**Problem statement:** The complete set of records below must be repeated precisely as given.

**Given entries:**

•••••

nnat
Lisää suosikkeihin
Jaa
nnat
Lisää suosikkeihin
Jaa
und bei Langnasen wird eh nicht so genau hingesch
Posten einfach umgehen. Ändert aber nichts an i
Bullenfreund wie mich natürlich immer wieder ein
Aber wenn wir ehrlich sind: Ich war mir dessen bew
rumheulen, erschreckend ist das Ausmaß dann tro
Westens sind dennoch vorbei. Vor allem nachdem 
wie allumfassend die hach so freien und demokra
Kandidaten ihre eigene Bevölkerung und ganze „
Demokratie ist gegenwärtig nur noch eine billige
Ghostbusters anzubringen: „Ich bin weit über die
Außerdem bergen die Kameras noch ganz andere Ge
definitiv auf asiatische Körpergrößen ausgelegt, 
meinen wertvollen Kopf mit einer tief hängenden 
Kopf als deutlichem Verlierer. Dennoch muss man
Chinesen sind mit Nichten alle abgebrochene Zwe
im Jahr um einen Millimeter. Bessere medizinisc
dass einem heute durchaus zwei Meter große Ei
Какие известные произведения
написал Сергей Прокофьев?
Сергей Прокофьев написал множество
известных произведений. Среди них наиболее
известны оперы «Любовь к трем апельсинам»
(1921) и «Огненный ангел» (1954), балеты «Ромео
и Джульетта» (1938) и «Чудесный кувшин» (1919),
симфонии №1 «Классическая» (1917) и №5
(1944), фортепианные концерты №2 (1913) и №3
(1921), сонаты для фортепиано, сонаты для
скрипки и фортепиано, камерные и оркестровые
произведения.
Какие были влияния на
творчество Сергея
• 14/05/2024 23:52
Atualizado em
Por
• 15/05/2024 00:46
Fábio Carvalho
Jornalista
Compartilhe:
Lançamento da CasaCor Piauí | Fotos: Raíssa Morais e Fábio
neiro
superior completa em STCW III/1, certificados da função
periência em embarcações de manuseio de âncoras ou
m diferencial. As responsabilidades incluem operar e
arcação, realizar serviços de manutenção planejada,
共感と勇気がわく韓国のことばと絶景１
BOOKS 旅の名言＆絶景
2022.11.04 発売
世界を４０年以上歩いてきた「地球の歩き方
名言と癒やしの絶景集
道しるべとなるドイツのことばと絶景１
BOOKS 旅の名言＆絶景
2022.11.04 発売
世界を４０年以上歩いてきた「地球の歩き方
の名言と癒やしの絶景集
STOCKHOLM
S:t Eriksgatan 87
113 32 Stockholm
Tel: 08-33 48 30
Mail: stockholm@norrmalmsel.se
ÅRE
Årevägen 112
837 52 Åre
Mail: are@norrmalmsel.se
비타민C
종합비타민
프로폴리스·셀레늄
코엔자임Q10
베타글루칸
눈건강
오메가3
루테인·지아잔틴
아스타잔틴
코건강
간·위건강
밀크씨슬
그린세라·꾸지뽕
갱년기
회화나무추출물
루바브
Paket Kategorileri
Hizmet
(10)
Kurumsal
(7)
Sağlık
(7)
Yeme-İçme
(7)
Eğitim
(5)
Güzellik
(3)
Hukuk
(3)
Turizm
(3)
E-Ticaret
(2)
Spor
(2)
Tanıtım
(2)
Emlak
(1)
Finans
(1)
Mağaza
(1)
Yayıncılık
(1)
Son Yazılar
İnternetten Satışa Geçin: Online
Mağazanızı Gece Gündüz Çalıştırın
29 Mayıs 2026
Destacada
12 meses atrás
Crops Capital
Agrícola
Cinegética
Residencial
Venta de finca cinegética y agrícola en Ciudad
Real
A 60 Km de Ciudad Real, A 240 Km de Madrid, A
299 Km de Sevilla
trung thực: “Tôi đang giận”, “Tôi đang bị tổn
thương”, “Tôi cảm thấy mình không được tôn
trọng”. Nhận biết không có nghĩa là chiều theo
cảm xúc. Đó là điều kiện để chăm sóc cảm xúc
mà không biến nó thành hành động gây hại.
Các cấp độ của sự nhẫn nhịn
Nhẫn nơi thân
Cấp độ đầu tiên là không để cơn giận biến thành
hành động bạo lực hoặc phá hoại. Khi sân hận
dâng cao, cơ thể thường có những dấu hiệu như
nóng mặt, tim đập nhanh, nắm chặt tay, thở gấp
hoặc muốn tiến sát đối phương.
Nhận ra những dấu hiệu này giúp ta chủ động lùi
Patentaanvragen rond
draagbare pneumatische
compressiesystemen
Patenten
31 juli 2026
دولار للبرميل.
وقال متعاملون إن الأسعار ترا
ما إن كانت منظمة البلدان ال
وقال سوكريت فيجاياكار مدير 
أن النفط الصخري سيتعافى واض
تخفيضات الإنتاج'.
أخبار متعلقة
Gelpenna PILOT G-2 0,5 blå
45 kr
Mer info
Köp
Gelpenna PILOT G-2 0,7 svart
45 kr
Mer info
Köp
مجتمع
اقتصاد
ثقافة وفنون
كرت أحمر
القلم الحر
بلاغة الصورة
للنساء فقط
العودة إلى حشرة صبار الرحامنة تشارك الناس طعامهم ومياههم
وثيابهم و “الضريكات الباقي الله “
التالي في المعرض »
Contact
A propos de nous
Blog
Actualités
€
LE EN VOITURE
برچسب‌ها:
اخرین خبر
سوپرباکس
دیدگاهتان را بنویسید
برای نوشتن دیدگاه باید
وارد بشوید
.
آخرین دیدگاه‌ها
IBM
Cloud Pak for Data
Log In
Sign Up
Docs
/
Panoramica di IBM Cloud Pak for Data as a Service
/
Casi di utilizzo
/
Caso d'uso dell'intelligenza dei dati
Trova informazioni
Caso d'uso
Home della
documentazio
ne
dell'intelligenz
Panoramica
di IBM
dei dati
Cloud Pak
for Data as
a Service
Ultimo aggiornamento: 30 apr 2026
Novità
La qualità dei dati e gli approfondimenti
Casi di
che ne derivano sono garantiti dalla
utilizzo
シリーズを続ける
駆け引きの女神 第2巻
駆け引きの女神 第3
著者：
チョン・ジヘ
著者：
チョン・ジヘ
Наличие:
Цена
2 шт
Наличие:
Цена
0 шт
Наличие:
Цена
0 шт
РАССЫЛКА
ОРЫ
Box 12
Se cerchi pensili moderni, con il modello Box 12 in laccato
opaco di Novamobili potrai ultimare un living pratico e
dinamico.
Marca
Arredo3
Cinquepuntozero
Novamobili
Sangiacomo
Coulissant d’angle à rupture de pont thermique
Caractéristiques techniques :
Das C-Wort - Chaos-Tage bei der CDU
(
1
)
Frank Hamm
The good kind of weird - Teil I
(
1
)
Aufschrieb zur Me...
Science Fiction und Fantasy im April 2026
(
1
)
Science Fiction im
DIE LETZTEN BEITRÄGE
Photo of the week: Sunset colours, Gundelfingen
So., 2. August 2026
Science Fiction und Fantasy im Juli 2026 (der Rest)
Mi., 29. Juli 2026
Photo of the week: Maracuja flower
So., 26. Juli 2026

•••••

**Exercise result:**
nnat
Lisää suosikkeihin
Jaa
nnat
Lisää suosikkeihin
Jaa
und bei Langnasen wird eh nicht so genau hingesch
Posten einfach umgehen. Ändert aber nichts an i
Bullenfreund wie mich natürlich immer wieder ein
Aber wenn wir ehrlich sind: Ich war mir dessen bew
rumheulen, erschreckend ist das Ausmaß dann tro
Westens sind dennoch vorbei. Vor allem nachdem 
wie allumfassend die hach so freien und demokra
Kandidaten ihre eigene Bevölkerung und ganze „
Demokratie ist gegenwärtig nur noch eine billige
Ghostbusters anzubringen: „Ich bin weit über die
Außerdem bergen die Kameras noch ganz andere Ge
definitiv auf asiatische Körpergrößen ausgelegt, 
meinen wertvollen Kopf mit einer tief hängenden 
Kopf als deutlichem Verlierer. Dennoch muss man
Chinesen sind mit Nichten alle abgebrochene Zwe
im Jahr um einen Millimeter. Bessere medizinisc
dass einem heute durchaus zwei Meter große Ei
Какие известные произведения
написал Сергей Прокофьев?
Сергей Прокофьев написал множество
известных произведений. Среди них наиболее
известны оперы «Любовь к трем апельсинам»
(1921) и «Огненный ангел» (1954), балеты «Ромео
и Джульетта» (1938) и «Чудесный кувшин» (1919),
симфонии №1 «Классическая» (1917) и №5
(1944), фортепианные концерты №2 (1913) и №3
(1921), сонаты для фортепиано, сонаты для
скрипки и фортепиано, камерные и оркестровые
произведения.
Какие были влияния на
творчество Сергея
• 14/05/2024 23:52
Atualizado em
Por
• 15/05/2024 00:46
Fábio Carvalho
Jornalista
Compartilhe:
Lançamento da CasaCor Piauí | Fotos: Raíssa Morais e Fábio
neiro
superior completa em STCW III/1, certificados da função
periência em embarcações de manuseio de âncoras ou
m diferencial. As responsabilidades incluem operar e
arcação, realizar serviços de manutenção planejada,
共感と勇気がわく韓国のことばと絶景１
BOOKS 旅の名言＆絶景
2022.11.04 発売
世界を４０年以上歩いてきた「地球の歩き方
名言と癒やしの絶景集
道しるべとなるドイツのことばと絶景１
BOOKS 旅の名言＆絶景
2022.11.04 発売
世界を４０年以上歩いてきた「地球の歩き方
の名言と癒やしの絶景集
STOCKHOLM
S:t Eriksgatan 87
113 32 Stockholm
Tel: 08-33 48 30
Mail: stockholm@norrmalmsel.se
ÅRE
Årevägen 112
837 52 Åre
Mail: are@norrmalmsel.se
비타민C
종합비타민
프로폴리스·셀레늄
코엔자임Q10
베타글루칸
눈건강
오메가3
루테인·지아잔틴
아스타잔틴
코건강
간·위건강
밀크씨슬
그린세라·꾸지뽕
갱년기
회화나무추출물
루바브
Paket Kategorileri
Hizmet
(10)
Kurumsal
(7)
Sağlık
(7)
Yeme-İçme
(7)
Eğitim
(5)
Güzellik
(3)
Hukuk
(3)
Turizm
(3)
E-Ticaret
(2)
Spor
(2)
Tanıtım
(2)
Emlak
(1)
Finans
(1)
Mağaza
(1)
Yayıncılık
(1)
Son Yazılar
İnternetten Satışa Geçin: Online
Mağazanızı Gece Gündüz Çalıştırın
29 Mayıs 2026
Destacada
12 meses atrás
Crops Capital
Agrícola
Cinegética
Residencial
Venta de finca cinegética y agrícola en Ciudad
Real
A 60 Km de Ciudad Real, A 240 Km de Madrid, A
299 Km de Sevilla
trung thực: “Tôi đang giận”, “Tôi đang bị tổn
thương”, “Tôi cảm thấy mình không được tôn
trọng”. Nhận biết không có nghĩa là chiều theo
cảm xúc. Đó là điều kiện để chăm sóc cảm xúc
mà không biến nó thành hành động gây hại.
Các cấp độ của sự nhẫn nhịn
Nhẫn nơi thân
Cấp độ đầu tiên là không để cơn giận biến thành
hành động bạo lực hoặc phá hoại. Khi sân hận
dâng cao, cơ thể thường có những dấu hiệu như
nóng mặt, tim đập nhanh, nắm chặt tay, thở gấp
hoặc muốn tiến sát đối phương.
Nhận ra những dấu hiệu này giúp ta chủ động lùi
Patentaanvragen rond
draagbare pneumatische
compressiesystemen
Patenten
31 juli 2026
دولار للبرميل.
وقال متعاملون إن الأسعار ترا
ما إن كانت منظمة البلدان ال
وقال سوكريت فيجاياكار مدير 
أن النفط الصخري سيتعافى واض
تخفيضات الإنتاج'.
أخبار متعلقة
Gelpenna PILOT G-2 0,5 blå
45 kr
Mer info
Köp
Gelpenna PILOT G-2 0,7 svart
45 kr
Mer info
Köp
مجتمع
اقتصاد
ثقافة وفنون
كرت أحمر
القلم الحر
بلاغة الصورة
للنساء فقط
العودة إلى حشرة صبار الرحامنة تشارك الناس طعامهم ومياههم
وثيابهم و “الضريكات الباقي الله “
التالي في المعرض »
Contact
A propos de nous
Blog
Actualités
€
LE EN VOITURE
برچسب‌ها:
اخرین خبر
سوپرباکس
دیدگاهتان را بنویسید
برای نوشتن دیدگاه باید
وارد بشوید
.
آخرین دیدگاه‌ها
IBM
Cloud Pak for Data
Log In
Sign Up
Docs
/
Panoramica di IBM Cloud Pak for Data as a Service
/
Casi di utilizzo
/
Caso d'uso dell'intelligenza dei dati
Trova informazioni
Caso d'uso
Home della
documentazio
ne
dell'intelligenz
Panoramica
di IBM
dei dati
Cloud Pak
for Data as
a Service
Ultimo aggiornamento: 30 apr 2026
Novità
La qualità dei dati e gli approfondimenti
Casi di
che ne derivano sono garantiti dalla
utilizzo
シリーズを続ける
駆け引きの女神 第2巻
駆け引きの女神 第3
著者：
チョン・ジヘ
著者：
チョン・ジヘ
Наличие:
Цена
2 шт
Наличие:
Цена
0 шт
Наличие:
Цена
0 шт
РАССЫЛКА
ОРЫ
Box 12
Se cerchi pensili moderni, con il modello Box 12 in laccato
opaco di Novamobili potrai ultimare un living pratico e
dinamico.
Marca
Arredo3
Cinquepuntozero
Novamobili
Sangiacomo
Coulissant d’angle à rupture de pont thermique
Caractéristiques techniques :
Das C-Wort - Chaos-Tage bei der CDU
(
1
)
Frank Hamm
The good kind of weird - Teil I
(
1
)
Aufschrieb zur Me...
Science Fiction und Fantasy im April 2026
(
1
)
Science Fiction im
DIE LETZTEN BEITRÄGE
Photo of the week: Sunset colours, Gundelfingen
So., 2. August 2026
Science Fiction und Fantasy im Juli 2026 (der Rest)
Mi., 29. Juli 2026
Photo of the week: Maracuja flower
So., 26. Juli 2026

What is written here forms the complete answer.